Effects of selective cytochrome P-450 inhibitors on the metabolism of thioridazine. In vitro studies.

The aim of the present study was to determine optimum conditions for the study of thioridazine metabolism in rat liver microsomes and to investigate the influence of specific cytochrome P-450 inhibitors on 2- and 5-sulfoxidation, and N-demethylation of thioridazine. Basing on the developed method, the thioridazine metabolism in liver microsomes was studied at linear dependence of the product formation on time, and protein and substrate concentrations (incubation time was 15 min, concentration of microsomal protein was 0.5 mg/ml, substrate concentrations were 25, 50 and 75 nmol/ml). Dixon analysis of tioridazine metabolism carried out in the control liver microsomes, in the absence and presence of specific cytochrome P-450 inhibitors, showed that quinine (CYP2D1 inhibitor), metyrapone (CYP2B1/B2 inhibitor) and alpha-naphthoflavone (CYP1A2 inhibitor) affected while erythromycin (CYP3A inhibitor) and sulfaphenazole (CYP2C9 inhibitor) did not affect the neuroleptic biotransformation. Thus, quinine and metyrapone inhibited competitively thioridazine N-demethylation and mono-2-sulfoxidation. As reflected by Ki values, N-demethylation was inhibited to a higher degree (Ki = 16.5 and 43 microM, respectively) than mono-2-sulfoxidation (Ki = 25 and 137 microM, respectively).

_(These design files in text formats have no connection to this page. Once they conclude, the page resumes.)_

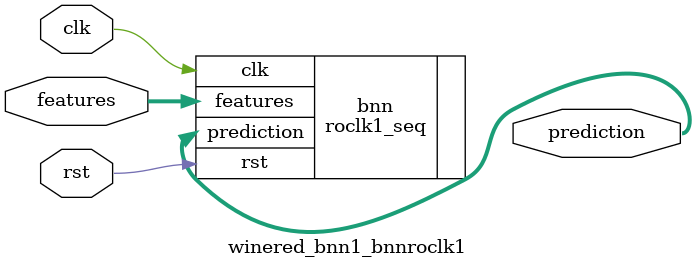
<source format=v>













module winered_bnn1_bnnroclk1 #(

parameter FEAT_CNT = 11,
parameter HIDDEN_CNT = 40,
parameter FEAT_BITS = 4,
parameter CLASS_CNT = 6,
parameter TEST_CNT = 1000


  ) (
  input clk,
  input rst,
  input [FEAT_CNT*FEAT_BITS-1:0] features,
  output [$clog2(CLASS_CNT)-1:0] prediction
  );

  localparam Weights0 = 440'b11101100111111100100101100110010011011110110111111101101011011000101100010011000011100010100101010010000111110001110100110011010100011010100001101110011000000011110001100111000111000000010110101110111101111111000101110110001010110011111100000101010011100101001111011101110111001010100110111000110111111000101110111100001000000011011111010111001101100001010010111011100011001101010110110010000011110100000101000110010000011100000000110011000 ;
  localparam Weights1 = 240'b101011110101010111101111010101000101111001101110110011111110010011110100100011101000101011111101111001010101001011000101101011100011011000100010000100100000001111000110100000011011100000011101001111010010001011110000001101110000010000111001 ;

  roclk1_seq #(.FEAT_CNT(FEAT_CNT),.FEAT_BITS(FEAT_BITS),.HIDDEN_CNT(HIDDEN_CNT),.CLASS_CNT(CLASS_CNT),.Weights0(Weights0),.Weights1(Weights1)) bnn (
    .clk(clk),
    .rst(rst),
    .features(features),
    .prediction(prediction)
  );

endmodule

</source>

On the other hand, alpha-naphthoflavone inhibited competitively not only N-demethylation and mono-2-sulfoxidation, but also 5-sulfoxidation of thioridazine. The calculated Ki values showed that the highest potency of alpha-naphthoflavone to inhibit thioridazine metabolism was observed for N-demethylation and it descended in the following order: N-demethylation (Ki = 13.8 microM) > mono-2-sulfoxidation (Ki = 34 microM) > 5-sulfoxidation (Ki = 70.4 microM). In conclusion, it can be assumed that N-demethylation and mono-2-sulfoxidation are catalyzed by the isoenzymes 2D1, 2B and 1A2 while 5-sulfoxidation only by 1A2; isoenzymes belonging to the subfamilies 2C and 3A seem not to be involved in the metabolism of thioridazine. The obtained results are discussed in the view of species and structure differences in the enzymatic catalysis of phenothiazines' metabolism as well as in relation to their pharmacological and clinical significance.